There was some roughness and smudgy coloratura passagework in her singing, moments when she sacrificed clear Italian diction in pursuit of intensity. Her performance was courageously exposed, emotionally as well as vocally.
Ms. DiDonato’s Adalgisa has, for some reason left unclear, a completely different look. Her hair is blonde and short, almost punkish; her simple dress falls from one shoulder like some waif’s.
She exudes youthful longing and fretful confusion. Her melting tone and natural richness were ideal for Adalgisa’s elegant, wistful phrases. But Ms. DiDonato, typically expert at dispatching coloratura roulades and passagework, had some patches when her voice seemed pushed.
Credit Sara Krulwich/The New York Times
Still, she got to the core of the character, especially in the confession scene, one of the most inspired in the opera. Adalgisa comes to Norma’s home, which here looks like some gargantuan forest igloo made of branches and sticks, to confess that she has broken her vow of chastity and fallen in love. At first, Norma is motherly and understanding. After all, though she keeps this to herself, she’s been there.
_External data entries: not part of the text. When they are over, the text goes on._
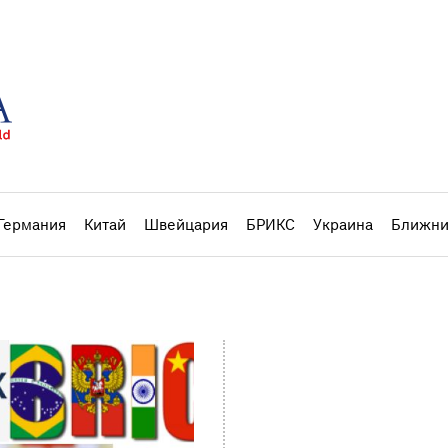
Германия
Китай
Швейцария
БРИКС
Украина
Ближни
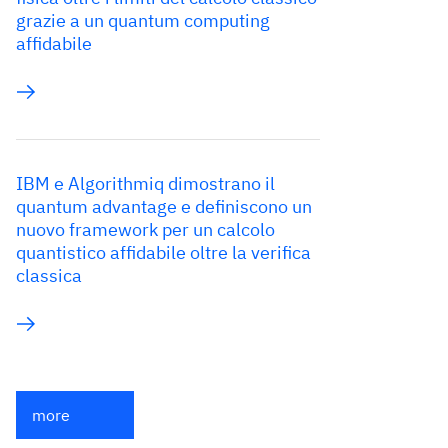
grazie a un quantum computing
affidabile
IBM e Algorithmiq dimostrano il
quantum advantage e definiscono un
nuovo framework per un calcolo
quantistico affidabile oltre la verifica
classica
more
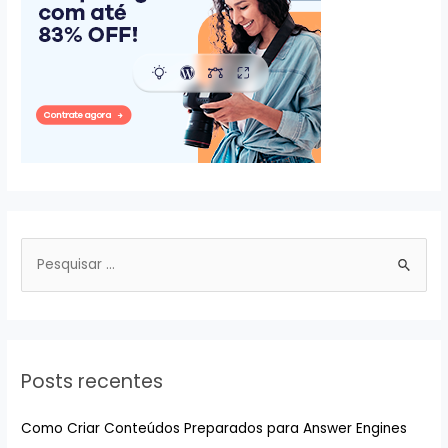
P
e
s
q
u
Posts recentes
i
s
Como Criar Conteúdos Preparados para Answer Engines
a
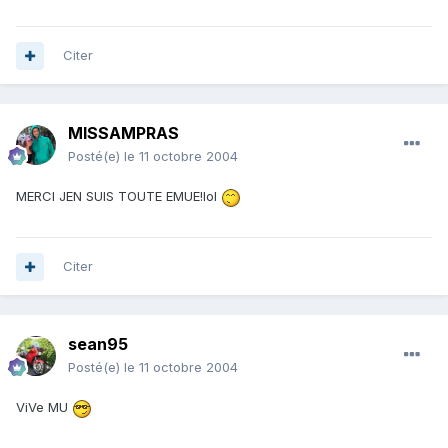
Citer
MISSAMPRAS
Posté(e)
le 11 octobre 2004
MERCI JEN SUIS TOUTE EMUE!lol
Citer
sean95
Posté(e)
le 11 octobre 2004
ViVe MU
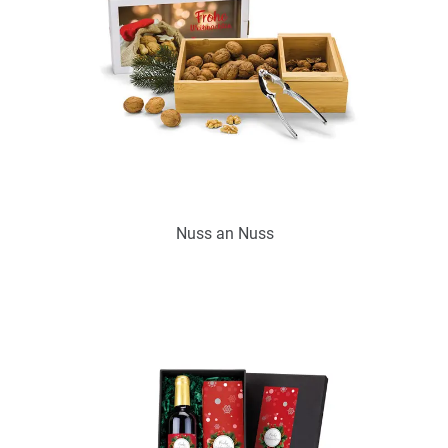
Nuss an Nuss
Art.-Nr.: P2025
zur Zeit nicht verfügbar
Zum Merkzettel hinzufügen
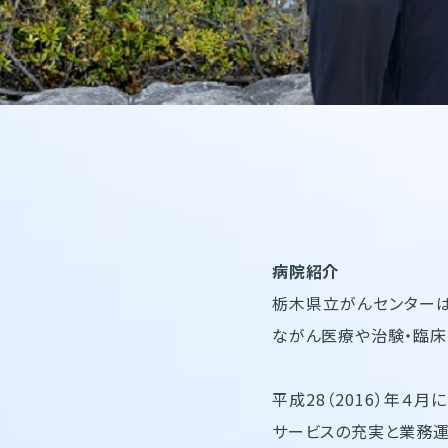
病院紹介
栃木県立がんセンターは
ながん医療や治験・臨床
平成28（2016）年
サービスの充実と業務運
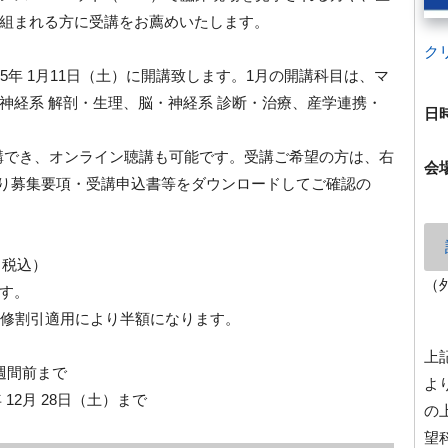
組まれる方に受講をお薦めいたします。
ク
2025年 1月11日（土）に開講致します。1月の開講科目は、マ
神経系 解剖・生理、脳・神経系 診断・治療、産学連携・
日
受講でき、オンライン聴講も可能です。受講ご希望の方は、右
会
）より募集要項・受講申込書等をダウンロードしてご確認の
（税込）
（
す。
再履修割引適用により半額になります。
上
週間前まで
よ
 12月 28日（土）まで
の
望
The tenor Joseph Calleja is Pollione, the Roman proconsul and Norma’s lover who, we soon learn, has now fallen for Adalgisa. Though Mr. Calleja’s voice is by nature burnished and ardent, he has a tendency to sing with a slightly nasal quality that can result in a pinched tone. That was a problem here.
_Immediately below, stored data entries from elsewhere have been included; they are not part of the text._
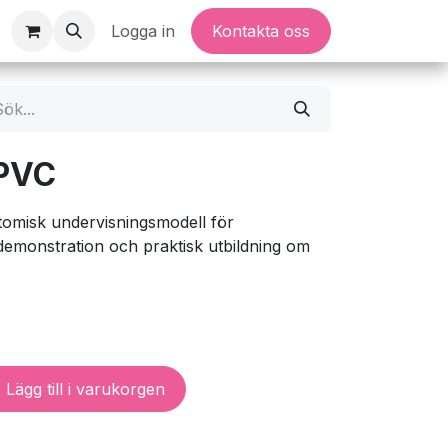
Logga in
Kontakta oss
 PVC
tomisk undervisningsmodell för
emonstration och praktisk utbildning om
Lägg till i varukorgen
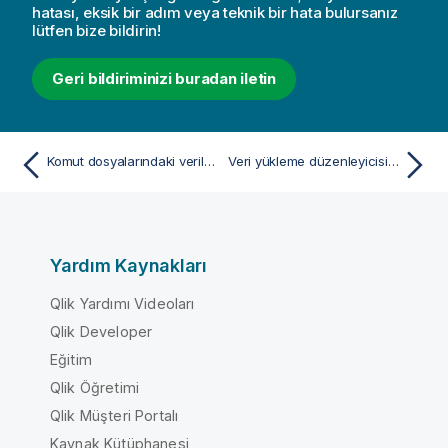
hatası, eksik bir adım veya teknik bir hata bulursanız
lütfen bize bildirin!
Geri bildiriminizi buradan iletin
Komut dosyalarındaki verileri dışa aktarmak için komut dosyalarını çalıştırma
Veri yükleme düzenleyicisi ve Komut dosyası kodu içindeki klavye kısayolları
Yardım Kaynakları
Qlik Yardımı Videoları
Qlik Developer
Eğitim
Qlik Öğretimi
Qlik Müşteri Portalı
Kaynak Kütüphanesi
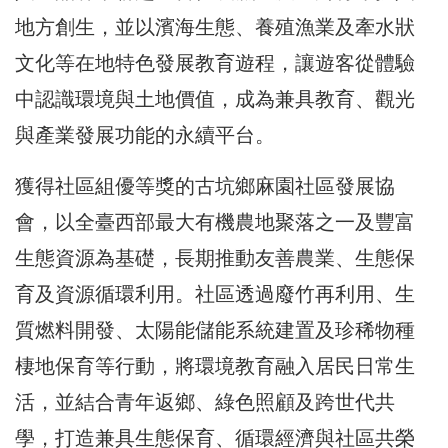
地方創生，並以濱海生態、養殖漁業及牽水狀
文化等在地特色發展教育遊程，讓遊客從體驗
中認識環境與土地價值，成為兼具教育、觀光
與產業發展功能的永續平台。
獲得社區組優等獎的古坑鄉麻園社區發展協
會，以全臺西部最大有機農地聚落之一及豐富
生態資源為基礎，長期推動友善農業、生態保
育及資源循環利用。社區透過廢竹再利用、生
質燃料開發、太陽能儲能系統建置及珍稀物種
棲地保育等行動，將環境教育融入居民日常生
活，並結合青年返鄉、綠色照顧及跨世代共
學，打造兼具生態保育、循環經濟與社區共榮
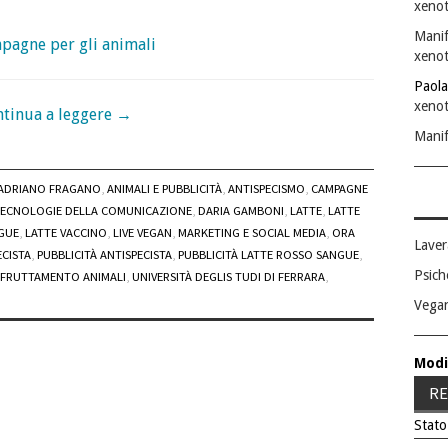
xenot
Manif
mpagne per gli animali
xenot
Paola
xenot
tinua a leggere
→
Manif
ADRIANO FRAGANO
,
ANIMALI E PUBBLICITÀ
,
ANTISPECISMO
,
CAMPAGNE
 TECNOLOGIE DELLA COMUNICAZIONE
,
DARIA GAMBONI
,
LATTE
,
LATTE
GUE
,
LATTE VACCINO
,
LIVE VEGAN
,
MARKETING E SOCIAL MEDIA
,
ORA
Laver
CISTA
,
PUBBLICITÀ ANTISPECISTA
,
PUBBLICITÀ LATTE ROSSO SANGUE
,
Psich
SFRUTTAMENTO ANIMALI
,
UNIVERSITÀ DEGLIS TUDI DI FERRARA
,
Vega
Modi
RE
Stato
Also, perhaps with Mr. McVicar’s encouragement, Mr. Calleja played Pollione, at least initially, as entitled and self-absorbed, and seemed uncomfortable doing so. There was a telling moment when Norma erupts, furious and humiliated to discover her lover’s betrayal. This Pollione rubs it in: Mr. Calleja, lifting Ms. Radvanovsky’s chin in his hand, almost mocked her as he confirmed the worst.
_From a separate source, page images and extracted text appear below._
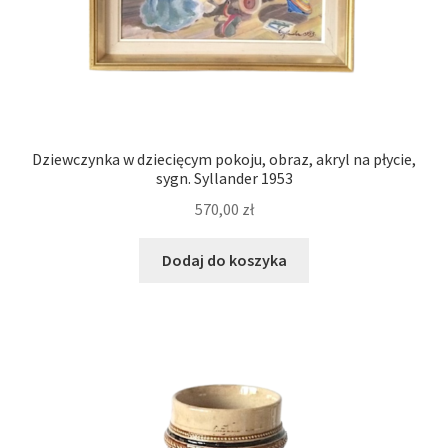
Dziewczynka w dziecięcym pokoju, obraz, akryl na płycie,
sygn. Syllander 1953
570,00
zł
Dodaj do koszyka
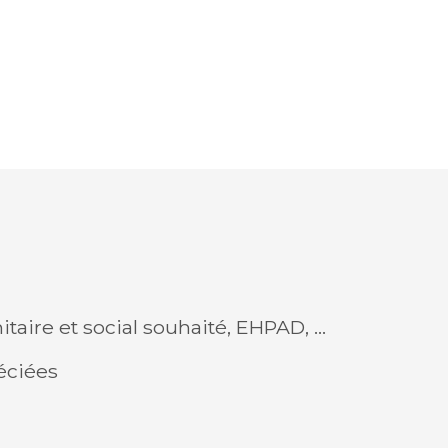
itaire et social souhaité, EHPAD, …
éciées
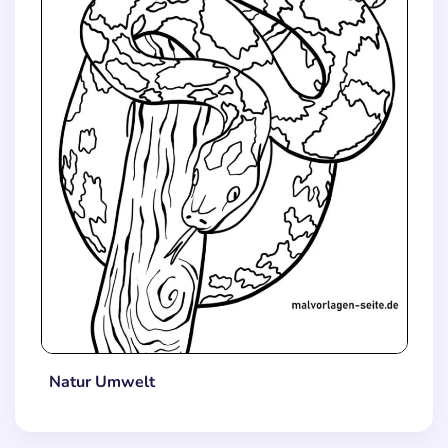
Natur Umwelt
Whatever these frustrations with Mr. McVicar’s staging, the greatness of the opera came through in scene after scene. In Act II, Norma, half-crazed with despair, approaches her sleeping boys with the intention of killing them, rather than letting Pollione scurry them off to Rome. Ms. Radvanovsky brought tremulous poignancy to these aching phrases.
The long, complex scene when Norma and Adalgisa work through their crisis and discover sisterly friendship was, as it should be, the highlight of the evening. Whether trading soaring lines or joyously skipping up the scale in perfectly synchronized thirds, Ms. Radvanovsky and Ms. DiDonato brought out the best in one another.
The conductor Carlo Rizzi led an energetic performance. When Norma, now ready for vengeance, calls upon her warriors to revolt, Mr. Rizzi drove the choristers to frenzied intensity as they cried for blood. Mr. McVicar added savage-looking extras wielding flaming torches to gin up the action.
Was Mr. McVicar compensating with these heavy-handed touches for not having a more resonant concept to begin with? I still have a Salzburg Festival production from 2015 in mind, staged for Cecilia Bartoli and updated to France in the time of World War II, with the druids presented as French resistance fighters, an apt reflection of the opera’s clash-of-cultures theme.
During the enthusiastic ovation at the Met, the stage lights went up and I could finally see what everyone really looked like. I know “Norma” is set in a moonlit forest. But must a director be so literal about it?